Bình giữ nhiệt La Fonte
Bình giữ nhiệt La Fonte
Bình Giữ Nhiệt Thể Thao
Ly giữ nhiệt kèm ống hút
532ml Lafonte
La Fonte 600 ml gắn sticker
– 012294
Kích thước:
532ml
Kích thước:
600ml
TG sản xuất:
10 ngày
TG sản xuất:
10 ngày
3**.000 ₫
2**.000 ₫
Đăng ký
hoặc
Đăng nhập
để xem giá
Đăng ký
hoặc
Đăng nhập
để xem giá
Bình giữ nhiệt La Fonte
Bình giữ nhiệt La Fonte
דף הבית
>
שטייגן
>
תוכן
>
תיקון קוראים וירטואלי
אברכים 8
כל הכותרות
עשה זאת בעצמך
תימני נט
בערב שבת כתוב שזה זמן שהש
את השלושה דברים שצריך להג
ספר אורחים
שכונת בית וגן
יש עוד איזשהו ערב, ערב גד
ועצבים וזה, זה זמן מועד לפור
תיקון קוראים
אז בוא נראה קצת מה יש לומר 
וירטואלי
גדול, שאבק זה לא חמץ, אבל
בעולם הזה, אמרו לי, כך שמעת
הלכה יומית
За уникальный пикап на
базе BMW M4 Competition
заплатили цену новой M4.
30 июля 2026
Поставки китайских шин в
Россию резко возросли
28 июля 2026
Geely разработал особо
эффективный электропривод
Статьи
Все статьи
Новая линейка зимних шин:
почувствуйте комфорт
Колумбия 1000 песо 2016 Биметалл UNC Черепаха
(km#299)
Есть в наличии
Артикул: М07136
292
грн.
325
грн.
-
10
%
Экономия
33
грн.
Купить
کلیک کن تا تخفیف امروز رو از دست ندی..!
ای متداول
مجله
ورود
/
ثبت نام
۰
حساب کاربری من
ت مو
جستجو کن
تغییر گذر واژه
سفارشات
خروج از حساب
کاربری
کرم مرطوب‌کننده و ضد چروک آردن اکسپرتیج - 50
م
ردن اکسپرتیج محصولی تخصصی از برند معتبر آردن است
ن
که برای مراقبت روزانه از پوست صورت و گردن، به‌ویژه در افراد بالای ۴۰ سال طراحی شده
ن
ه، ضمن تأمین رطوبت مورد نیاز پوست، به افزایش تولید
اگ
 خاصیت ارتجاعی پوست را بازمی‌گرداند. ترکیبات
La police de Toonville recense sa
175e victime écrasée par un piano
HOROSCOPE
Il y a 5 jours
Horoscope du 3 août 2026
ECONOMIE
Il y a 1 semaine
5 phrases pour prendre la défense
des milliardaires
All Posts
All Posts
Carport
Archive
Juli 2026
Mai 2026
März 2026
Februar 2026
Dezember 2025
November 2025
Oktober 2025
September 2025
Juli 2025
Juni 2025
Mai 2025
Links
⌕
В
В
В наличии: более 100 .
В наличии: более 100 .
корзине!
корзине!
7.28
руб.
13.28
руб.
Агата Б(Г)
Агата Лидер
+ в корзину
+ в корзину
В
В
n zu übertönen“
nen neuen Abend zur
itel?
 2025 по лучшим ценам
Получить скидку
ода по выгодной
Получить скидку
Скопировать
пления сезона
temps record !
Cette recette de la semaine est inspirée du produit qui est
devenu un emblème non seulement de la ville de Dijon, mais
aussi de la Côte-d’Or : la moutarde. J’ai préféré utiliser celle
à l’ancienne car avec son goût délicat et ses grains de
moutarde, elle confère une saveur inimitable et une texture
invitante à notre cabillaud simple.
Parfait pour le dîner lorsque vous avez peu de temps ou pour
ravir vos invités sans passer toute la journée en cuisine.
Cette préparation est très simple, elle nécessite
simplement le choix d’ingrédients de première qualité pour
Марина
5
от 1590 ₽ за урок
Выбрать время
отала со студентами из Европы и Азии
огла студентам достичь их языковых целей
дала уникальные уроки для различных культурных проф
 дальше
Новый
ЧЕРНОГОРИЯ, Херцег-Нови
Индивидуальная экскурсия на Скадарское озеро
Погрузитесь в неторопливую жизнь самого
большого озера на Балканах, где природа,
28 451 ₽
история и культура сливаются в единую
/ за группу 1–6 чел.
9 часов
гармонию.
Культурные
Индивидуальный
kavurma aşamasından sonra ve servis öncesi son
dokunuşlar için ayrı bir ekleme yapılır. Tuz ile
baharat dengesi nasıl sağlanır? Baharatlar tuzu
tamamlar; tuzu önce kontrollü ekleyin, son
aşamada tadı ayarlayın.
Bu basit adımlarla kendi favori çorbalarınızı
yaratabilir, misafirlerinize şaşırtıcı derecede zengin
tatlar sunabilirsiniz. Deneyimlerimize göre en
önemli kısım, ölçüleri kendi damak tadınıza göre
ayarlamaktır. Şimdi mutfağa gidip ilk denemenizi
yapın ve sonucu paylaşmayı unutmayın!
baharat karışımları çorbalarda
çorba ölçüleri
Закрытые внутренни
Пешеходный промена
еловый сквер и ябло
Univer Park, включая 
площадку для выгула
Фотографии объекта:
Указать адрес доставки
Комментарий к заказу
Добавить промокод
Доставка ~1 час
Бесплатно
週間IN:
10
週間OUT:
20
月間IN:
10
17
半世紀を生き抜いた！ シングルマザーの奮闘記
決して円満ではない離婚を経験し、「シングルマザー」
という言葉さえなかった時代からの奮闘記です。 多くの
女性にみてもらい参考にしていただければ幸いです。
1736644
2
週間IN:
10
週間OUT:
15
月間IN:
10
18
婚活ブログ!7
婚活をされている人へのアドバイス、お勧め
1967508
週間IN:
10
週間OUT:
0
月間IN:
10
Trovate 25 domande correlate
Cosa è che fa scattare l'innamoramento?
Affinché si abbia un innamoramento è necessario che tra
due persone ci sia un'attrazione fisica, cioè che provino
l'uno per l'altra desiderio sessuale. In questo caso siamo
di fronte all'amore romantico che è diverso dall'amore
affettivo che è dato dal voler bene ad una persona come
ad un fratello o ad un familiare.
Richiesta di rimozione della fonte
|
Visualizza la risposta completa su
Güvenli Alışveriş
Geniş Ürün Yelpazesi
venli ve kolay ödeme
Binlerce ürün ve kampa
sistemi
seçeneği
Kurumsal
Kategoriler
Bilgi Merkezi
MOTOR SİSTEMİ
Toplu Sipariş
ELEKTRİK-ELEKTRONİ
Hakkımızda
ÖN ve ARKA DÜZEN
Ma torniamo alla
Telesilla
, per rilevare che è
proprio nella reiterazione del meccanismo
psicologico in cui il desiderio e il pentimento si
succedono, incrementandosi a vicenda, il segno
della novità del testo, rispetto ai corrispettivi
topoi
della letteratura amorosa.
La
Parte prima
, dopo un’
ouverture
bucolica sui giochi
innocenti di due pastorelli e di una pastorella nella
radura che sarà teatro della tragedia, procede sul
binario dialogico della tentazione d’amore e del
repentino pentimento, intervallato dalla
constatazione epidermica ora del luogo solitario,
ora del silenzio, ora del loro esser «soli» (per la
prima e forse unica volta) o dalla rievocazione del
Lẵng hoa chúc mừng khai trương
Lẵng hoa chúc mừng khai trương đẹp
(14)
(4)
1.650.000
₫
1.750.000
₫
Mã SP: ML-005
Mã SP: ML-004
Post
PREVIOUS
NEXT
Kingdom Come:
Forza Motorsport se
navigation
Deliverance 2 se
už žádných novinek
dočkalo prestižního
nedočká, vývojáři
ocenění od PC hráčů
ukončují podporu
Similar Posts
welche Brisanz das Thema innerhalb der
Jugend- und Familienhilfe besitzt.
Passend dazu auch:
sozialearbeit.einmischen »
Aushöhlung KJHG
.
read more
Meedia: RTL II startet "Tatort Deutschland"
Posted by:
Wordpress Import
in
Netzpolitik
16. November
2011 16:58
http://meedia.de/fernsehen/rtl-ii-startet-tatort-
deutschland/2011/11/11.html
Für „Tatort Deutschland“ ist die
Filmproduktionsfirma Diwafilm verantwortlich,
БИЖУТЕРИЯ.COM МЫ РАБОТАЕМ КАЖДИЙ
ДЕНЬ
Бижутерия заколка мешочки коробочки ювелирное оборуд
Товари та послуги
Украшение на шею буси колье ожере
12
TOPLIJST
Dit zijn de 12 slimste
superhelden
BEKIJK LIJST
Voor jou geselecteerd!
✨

**ASSIGNMENT**
A word-for-word restatement of the lines running from the one with "Wordpress Import" to the last line of the records is the whole answer.

**ANSWER SECTION**
Wordpress Import
in
Netzpolitik
16. November
2011 16:58
http://meedia.de/fernsehen/rtl-ii-startet-tatort-
deutschland/2011/11/11.html
Für „Tatort Deutschland“ ist die
Filmproduktionsfirma Diwafilm verantwortlich,
БИЖУТЕРИЯ.COM МЫ РАБОТАЕМ КАЖДИЙ
ДЕНЬ
Бижутерия заколка мешочки коробочки ювелирное оборуд
Товари та послуги
Украшение на шею буси колье ожере
12
TOPLIJST
Dit zijn de 12 slimste
superhelden
BEKIJK LIJST
Voor jou geselecteerd!
✨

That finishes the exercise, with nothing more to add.